Housing activity in the rural nonfarm portion of the 90 areas is measured by following up the building permits issued to determine actual start of construction in permit-issuing places and by field surveys in non-permit-issuing places. The surveys are carried on by field workers of the BLS who interview contractors, architects, assessors, lending institutions, building materials dealers and others to determine where and when dwelling units are placed under construction. The result is a comprehensive canvass of housing starts in the rural nonfarm part of the 90 representative areas. BLS National and Regional Estimates
Tables 1 through 4 present estimates of privately financed nonfarm dwelling units scheduled to be started in the country as a whole. These tables include all published BLS national estimates. Tables 5 through 9 present the BLS estimates of privately financed nonfarm residential construction scheduled to be started in the nine Bureau of the Census geographic divisions.2
2 Note that, in all tables showing data by type of structure, a one-family structure with store attached is counted as a two-family structure.
Table 11.-New privately financed nonfarm dwelling units started1 in 30 urban areas: By month, January 1946
1 Includes all privately financed new dwelling units; excludes trailers, dormitory units, barracks, and converted units. * Includes the entire county.
Source: U. S. Department of Labor, Bureau of Labor Statistics.
Dollar Volume of Residential Construction
This chapter concerns itself chiefly with new privately financed residential construction. Its purpose is to present the various sets of data which measure the volume of such construction in monetary terms.
The official Government source of such statistics is the Bureau of Labor Statistics. As is the case with its data on the number of privately financed dwelling units started, BLS compiles its dollar volume estimates from reports of building permits issued and supplementary field studies. The reader is referred to chapter I for the details of the basic field procedure, since the same general considerations apply here.
Because no single series will suffice for presentday analysis, the Bureau of Labor Statistics prepares three distinct bodies of data relating to residential dollar volume. The first reflects, for each month, the aggregate value of permits issued during the month. The second adjusts these data upward to account for the understatement, of costs which characterizes building permit figures; this body of data therefore attempts to show for each month, the aggregate cost that will be incurred for all the dwelling units started during the month. Finally, the third series estimates, for each month, the value of work put in place for all work under construction, regardless of when it was started. Each series is discussed below.
The first two series, it will be seen, are advance indicators of coming construction expenditures, while the third reflects construction at the time it occurs. Used in conjunction with figures on the number of units started, the first two series provide ratios reflecting average permit value and average total cost per unit. The put-in-place series is correlative with on-site employment and consumption of building materials.
The F. W. Dodge Corp. likewise compiles a series on the dollar volume of residential construction contracts awarded in the 37 States east of the Rocky Mountains. This series is discussed in more detail later in this chapter.
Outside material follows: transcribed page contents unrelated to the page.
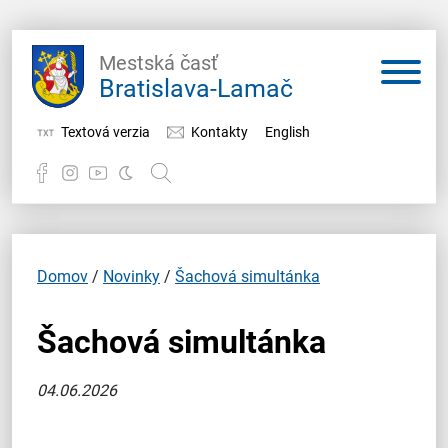
Mestská časť
Bratislava-Lamač
Textová verzia
Kontakty
English
Potrebujem vybaviť
Samospráva
Domov
/
Novinky
/
Šachová simultánka
Miestny úrad
Šachová simultánka
O Lamači
04.06.2026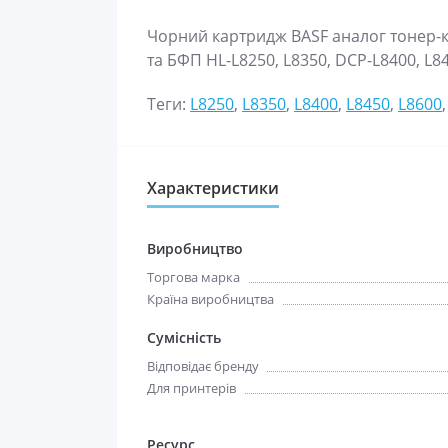
Чорний картридж BASF аналог тонер-к
та БФП HL-L8250, L8350, DCP-L8400, L84
Теги:
L8250
,
L8350
,
L8400
,
L8450
,
L8600
Характеристики
Виробництво
Торгова марка
Країна виробництва
Сумісність
Відповідає бренду
Для принтерів
Ресурс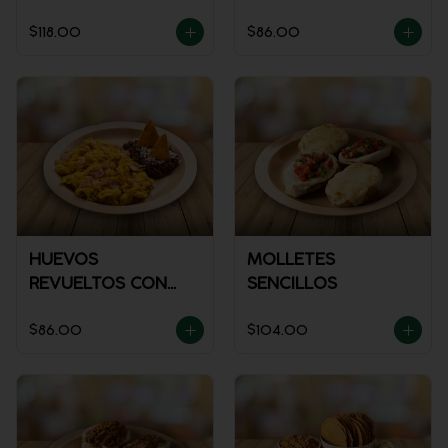
POLLO
$118.00
$86.00
HUEVOS
MOLLETES
REVUELTOS CON
SENCILLOS
JAMÓN
$86.00
$104.00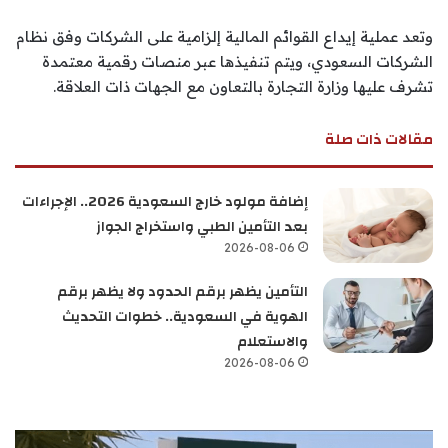
وتعد عملية إيداع القوائم المالية إلزامية على الشركات وفق نظام
الشركات السعودي، ويتم تنفيذها عبر منصات رقمية معتمدة
تشرف عليها وزارة التجارة بالتعاون مع الجهات ذات العلاقة.
مقالات ذات صلة
إضافة مولود خارج السعودية 2026.. الإجراءات
بعد التأمين الطبي واستخراج الجواز
2026-08-06
التأمين يظهر برقم الحدود ولا يظهر برقم
الهوية في السعودية.. خطوات التحديث
والاستعلام
2026-08-06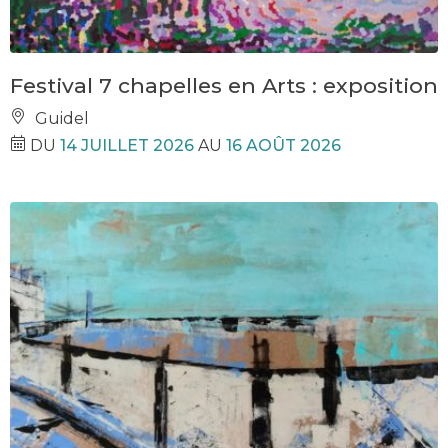
Festival 7 chapelles en Arts : exposition
Guidel
DU
14 JUILLET 2026
AU
16 AOÛT 2026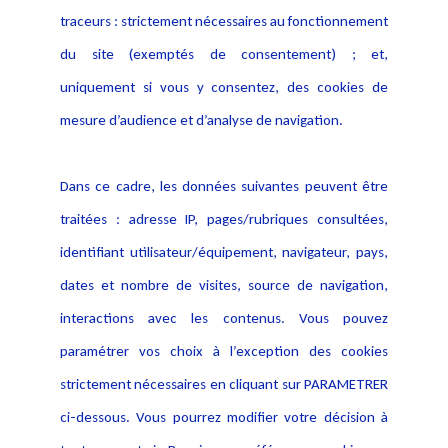
Activités
traceurs : strictement nécessaires au fonctionnement
Déclaration d'accessibilité
Actualités
du site (exemptés de consentement) ; et,
Notice Légale
Evènement
Politique de protection des
uniquement si vous y consentez, des cookies de
Publications
données
mesure d’audience et d’analyse de navigation.
Politique cookies
Contact
Dans ce cadre, les données suivantes peuvent être
Crédit Photo
traitées : adresse IP, pages/rubriques consultées,
identifiant utilisateur/équipement, navigateur, pays,
dates et nombre de visites, source de navigation,
interactions avec les contenus. Vous pouvez
paramétrer vos choix à l’exception des cookies
strictement nécessaires en cliquant sur PARAMETRER
ci-dessous. Vous pourrez modifier votre décision à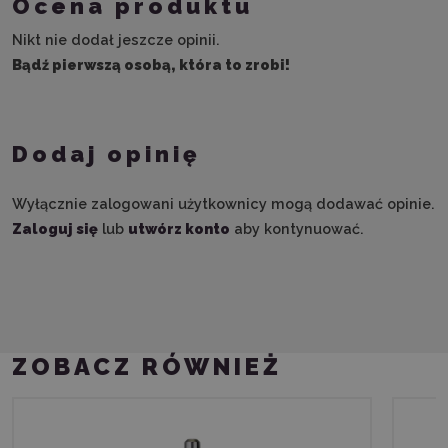
Ocena produktu
Nikt nie dodał jeszcze opinii.
Bądź pierwszą osobą, która to zrobi!
Dodaj opinię
Wyłącznie zalogowani użytkownicy mogą dodawać opinie.
Zaloguj się
lub
utwórz konto
aby kontynuować.
ZOBACZ RÓWNIEŻ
BLS Series on Value of Building Permits Issued
Tables 12 and 13 present data on the value of building permits issued, the figures reflecting the builder's statement of expected construction costs as shown on the building permit.
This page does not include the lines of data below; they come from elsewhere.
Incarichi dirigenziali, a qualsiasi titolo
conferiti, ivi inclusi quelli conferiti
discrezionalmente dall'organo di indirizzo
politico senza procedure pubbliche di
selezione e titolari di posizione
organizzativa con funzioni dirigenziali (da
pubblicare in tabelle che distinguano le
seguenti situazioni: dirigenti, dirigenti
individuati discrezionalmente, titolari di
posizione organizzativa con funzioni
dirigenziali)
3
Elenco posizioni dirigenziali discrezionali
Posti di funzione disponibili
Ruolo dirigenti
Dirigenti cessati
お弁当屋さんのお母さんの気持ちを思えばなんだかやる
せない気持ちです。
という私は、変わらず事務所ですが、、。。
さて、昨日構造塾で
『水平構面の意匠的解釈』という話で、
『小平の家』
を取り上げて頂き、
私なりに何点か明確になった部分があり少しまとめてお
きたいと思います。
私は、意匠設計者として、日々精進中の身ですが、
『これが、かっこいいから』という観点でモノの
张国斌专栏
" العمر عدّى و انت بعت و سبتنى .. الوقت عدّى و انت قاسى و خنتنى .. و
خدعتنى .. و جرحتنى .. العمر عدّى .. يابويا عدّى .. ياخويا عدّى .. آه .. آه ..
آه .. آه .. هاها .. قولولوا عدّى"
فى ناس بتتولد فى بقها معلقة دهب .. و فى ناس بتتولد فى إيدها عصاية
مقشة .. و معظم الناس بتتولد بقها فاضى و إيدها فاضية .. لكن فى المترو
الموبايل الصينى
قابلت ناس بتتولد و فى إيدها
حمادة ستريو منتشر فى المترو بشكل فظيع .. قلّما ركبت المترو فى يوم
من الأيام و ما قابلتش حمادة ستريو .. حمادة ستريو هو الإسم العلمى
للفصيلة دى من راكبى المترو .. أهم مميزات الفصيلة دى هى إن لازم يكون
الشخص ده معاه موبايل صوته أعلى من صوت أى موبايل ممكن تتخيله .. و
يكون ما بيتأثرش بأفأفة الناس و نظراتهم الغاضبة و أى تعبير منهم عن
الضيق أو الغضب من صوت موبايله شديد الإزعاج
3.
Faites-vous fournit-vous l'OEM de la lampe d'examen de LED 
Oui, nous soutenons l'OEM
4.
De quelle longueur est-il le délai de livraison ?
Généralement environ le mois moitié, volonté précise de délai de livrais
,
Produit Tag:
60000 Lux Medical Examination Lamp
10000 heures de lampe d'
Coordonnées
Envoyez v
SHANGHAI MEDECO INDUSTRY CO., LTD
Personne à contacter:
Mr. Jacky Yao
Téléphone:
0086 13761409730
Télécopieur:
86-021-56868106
The bureau has developed a continuous series for a fixed group of 257 cities which have reported data since 1921. Permit valuations obtained from permits issued in these cities are shown, by year, from 1921 through 1945 in table 12. Although this series includes cities in all parts of the country, the heaviest representation is from the Northeastern and Midwestern States. Obviously, since this is not a representative sample, the use of these data is limited.